## Activity
If an entry below holds a picture, skip the picture and copy everything else exactly.

Start of Records shown

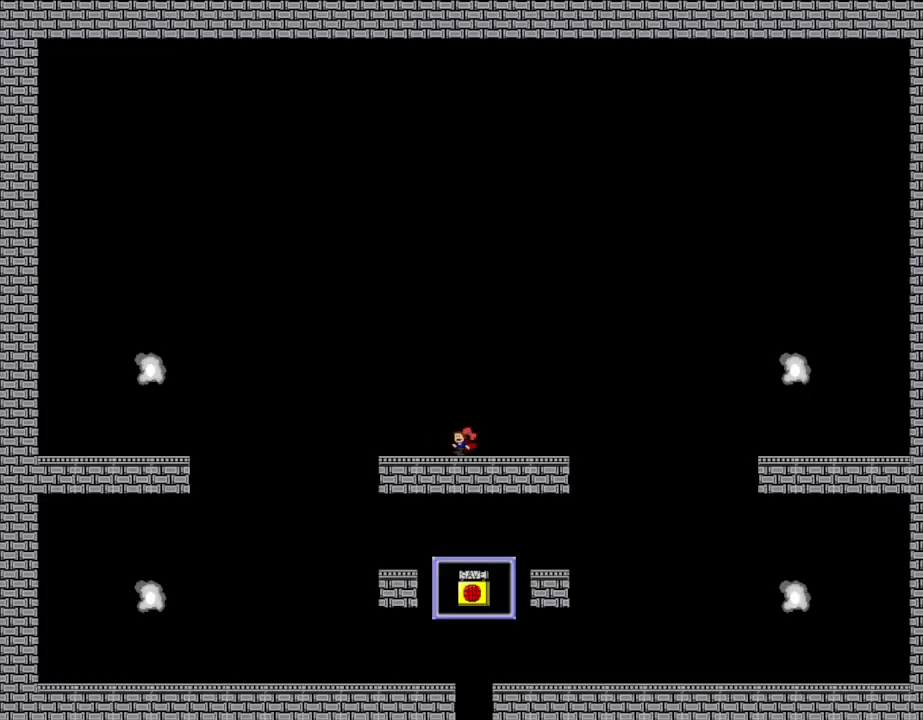
{"keys": ["left"], "events": []}
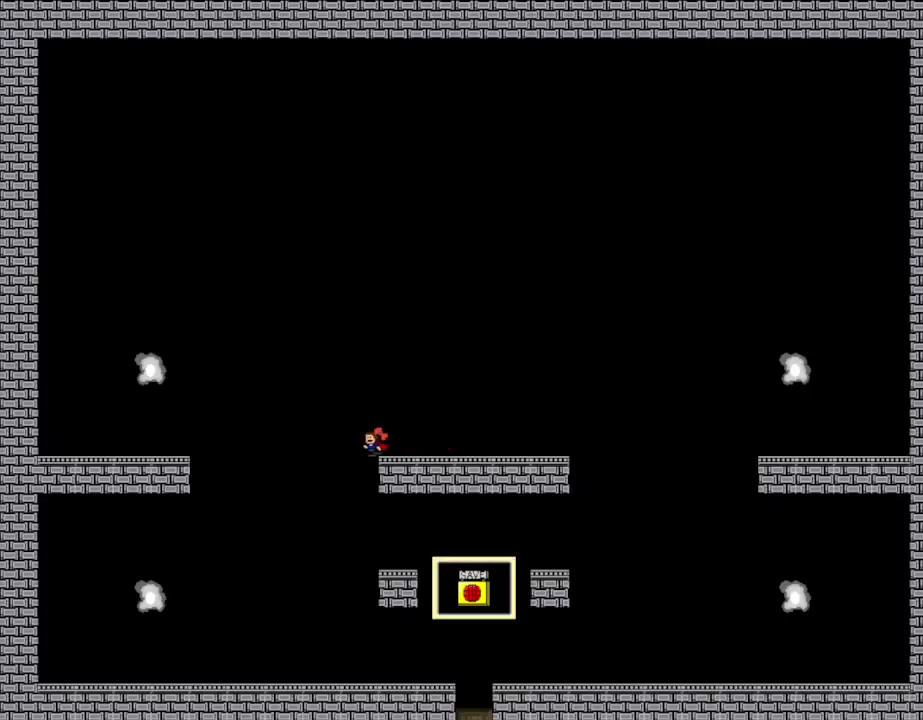
{"keys": ["right"], "events": [[117, "left", "up"], [117, "right", "down"]]}
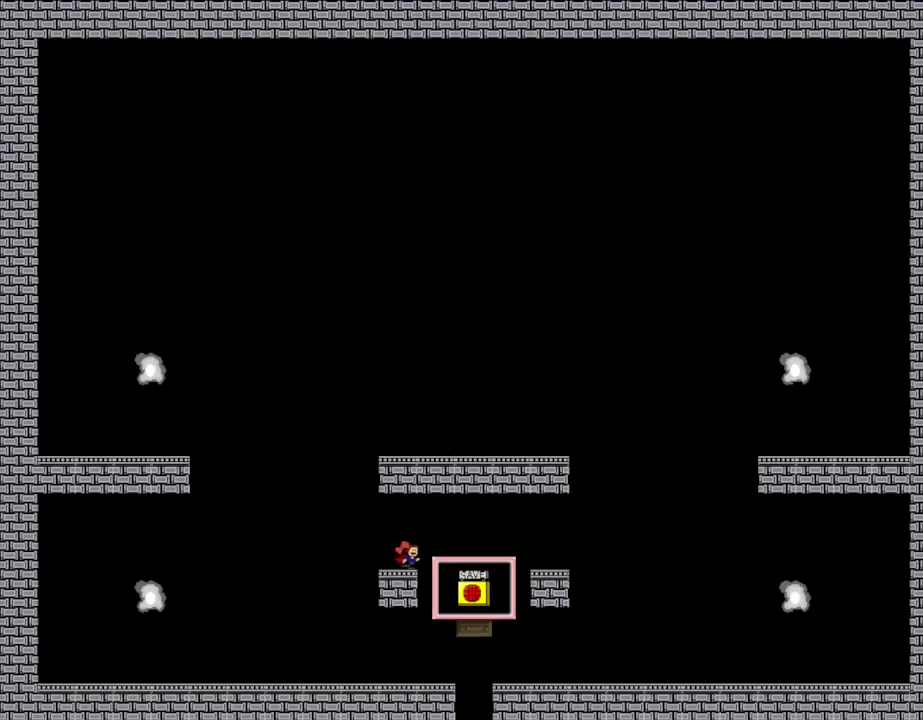
{"keys": ["right"], "events": [[150, "right", "up"], [283, "z", "down"], [417, "right", "down"], [450, "z", "up"]]}
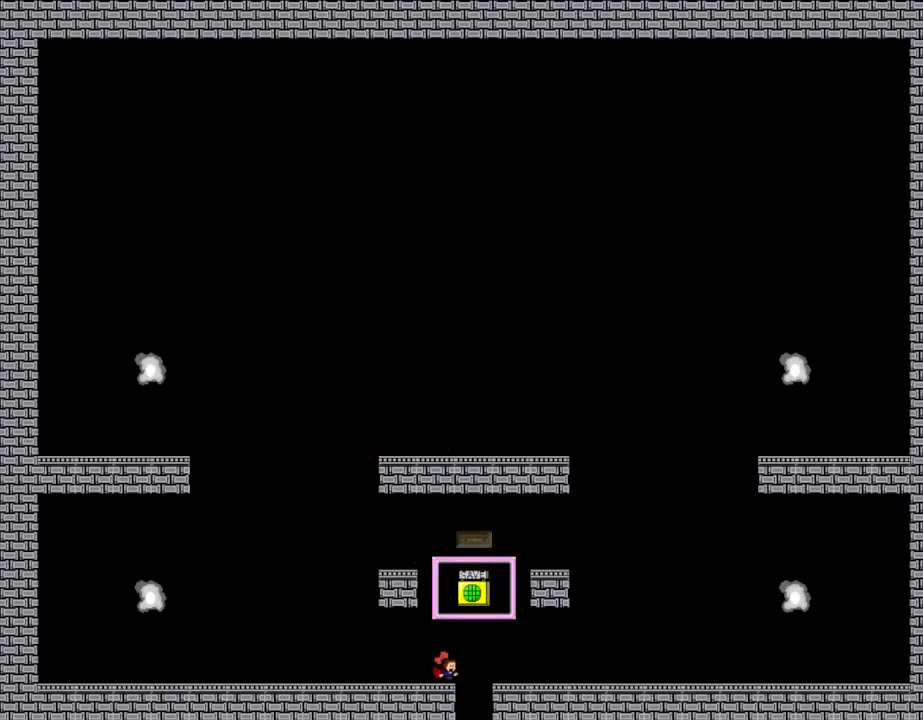
{"keys": [], "events": [[317, "right", "up"]]}
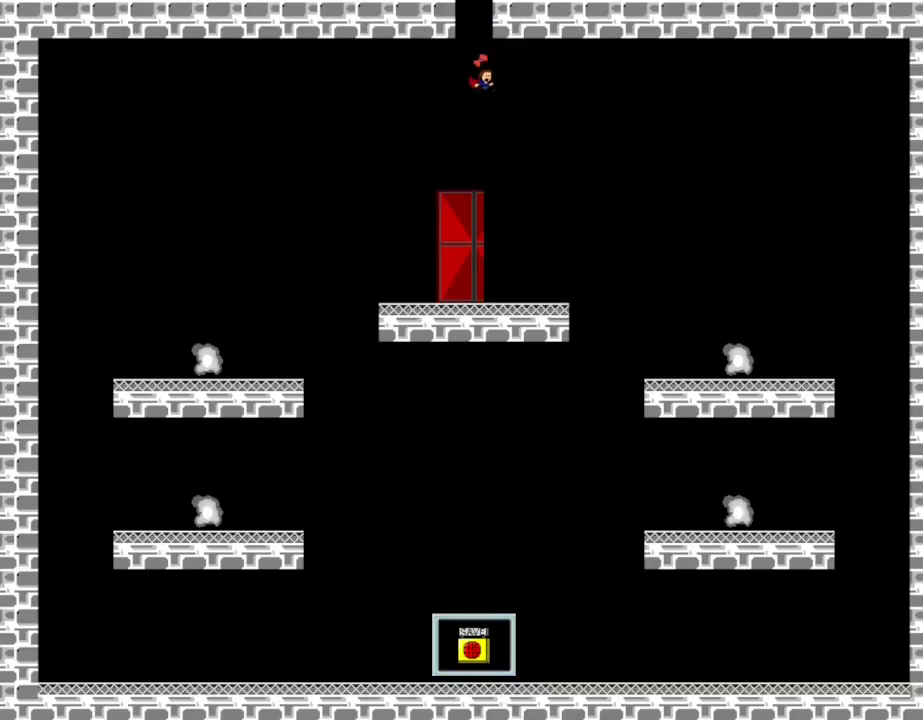
{"keys": ["l_up", "right"], "events": [[17, "right", "down"], [500, "l_up", "down"]]}
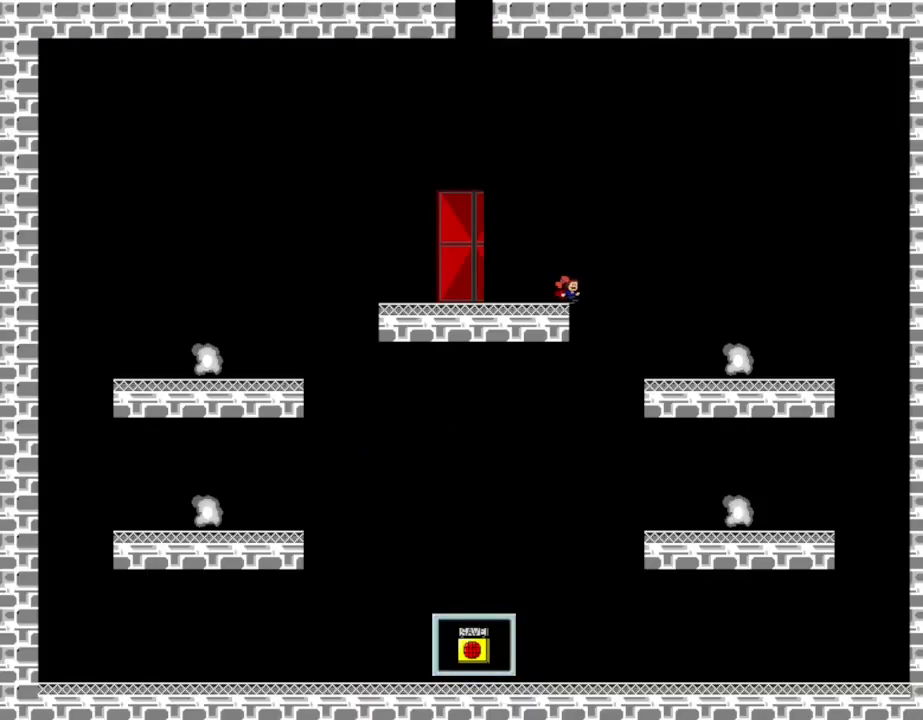
{"keys": ["right"], "events": [[67, "l_up", "up"]]}
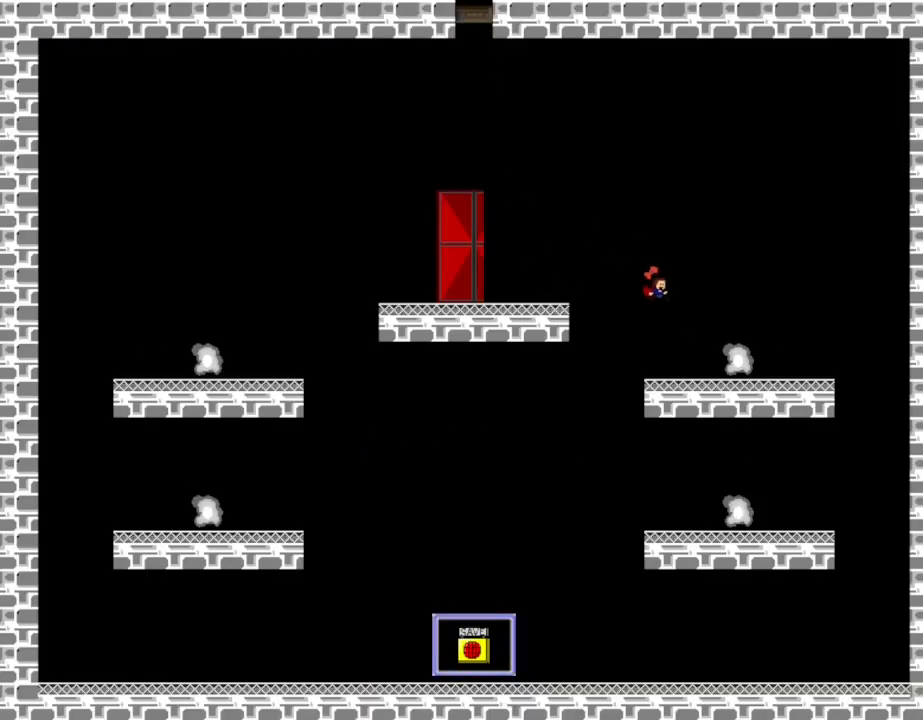
{"keys": ["left"], "events": [[167, "right", "up"], [233, "left", "down"]]}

End of Records shown

## Task answer
{"keys": ["left"], "events": []}
{"keys": ["right"], "events": [[117, "left", "up"], [117, "right", "down"]]}
{"keys": ["right"], "events": [[150, "right", "up"], [283, "z", "down"], [417, "right", "down"], [450, "z", "up"]]}
{"keys": [], "events": [[317, "right", "up"]]}
{"keys": ["l_up", "right"], "events": [[17, "right", "down"], [500, "l_up", "down"]]}
{"keys": ["right"], "events": [[67, "l_up", "up"]]}
{"keys": ["left"], "events": [[167, "right", "up"], [233, "left", "down"]]}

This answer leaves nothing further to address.